WILMINGTON, Del. — Just as the United States has needed a unified, national response to COVID-19, it needs one for dealing with climate change, President-elect Joe Biden said Saturday as he rolled out key members of his environmental team.
“We literally have no time to waste,” Biden told reporters as introduced his choices.
The approach is a shift from Donald Trump’s presidency, which has been marked by efforts to boost oil and gas production while rolling back government efforts intended to safeguard the environment.
The incoming Biden team will try to undo or block many of the current administration’s initiatives. There also will be an emphasis on looking out for the low-income, working class and minority communities hit hardest by fossil fuel pollution and climate change.
In his remarks, Biden stressed the diversity of an emerging team that he described as “brilliant, qualified, tested and they are barrier-busting.”
“Already there are more people of color in our Cabinet than any Cabinet ever, more women than ever,” said the former vice president, who has promised to assemble a group of department leaders who reflect the diversity of America.
The nominees Biden introduced Saturday had compelling personal stories that they cited as guiding them if confirmed by the Senate.
New Mexico Rep. Deb Haaland would be the first Native American to lead the Interior Department, which has wielded influence over the nation’s tribes for generations. She said her life has not been easy. She struggled with homelessness and relied on food stamps at one point.
“This moment is profound when we consider the fact that a former secretary of the Interior once proclaimed his goal, was to quote, ‘civilize or exterminate’ us,” Haaland said. “I’m a living testament to the failure of that horrific ideology.”
Haaland was referring to Alexander H.H. Stuart, who said that in 1851.
Former two-term Michigan Gov. Jennifer Granholm is in line to be energy secretary. She described arriving in the U.S. at age 4 and brought from Canada by a family “seeking opportunity.” She said her father found work as a bank teller and retired as head of the bank.
“It’s because of my family’s journey and my experience in fighting for hardworking Michigan families that I have become obsessed, obsessed with gaining good-paying jobs in America in a global economy,” Granholm said.
North Carolina official Michael Regan would be the first African American man to run the Environmental Protection Agency. Regan, the state environmental head since 2017, has made a name for himself by pursuing cleanups of industrial toxins and helping the low-income and minority communities significantly affected by pollution.
Regan said he grew up in North Carolina hunting and fishing with his father and grandfather and that he has great respect for the outdoors and the country’s natural resources, but he also had a respiratory condition that required him to use an inhaler.
“Since the start of my career, my goals have been the same,” Regan said. “To safeguard our natural resources, to improve the quality of our air and water, to protect our families and our communities, and to help them see the opportunities of a cleaner, healthier world.”
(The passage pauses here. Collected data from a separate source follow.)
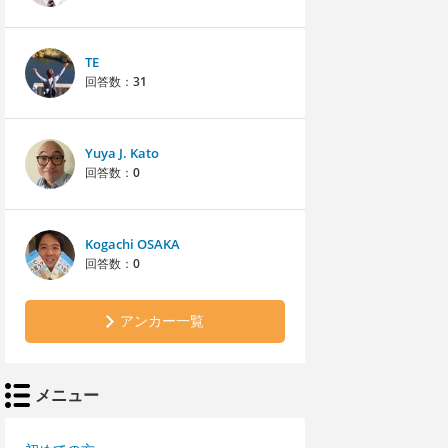
TE
回答数：
31
Yuya J. Kato
回答数：
0
Kogachi OSAKA
回答数：
0
アンカー一覧
メニュー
Biden’s nominee to oversee the Council on Environmental Quality is Brenda Mallory. The office oversees environmental reviews for virtually all major infrastructure projects and advises the president on major environmental issues. If confirmed, she would be the first African American to hold the position since it was created more than half a century ago.
Two other members of the team introduced Saturday do not need Senate confirmation. They are Gina McCarthy, to serve as national climate adviser, and Ali Zaidi, to serve as her deputy. McCarthy was EPA administrator from 2013 to 2017 during President Barack Obama’s second term.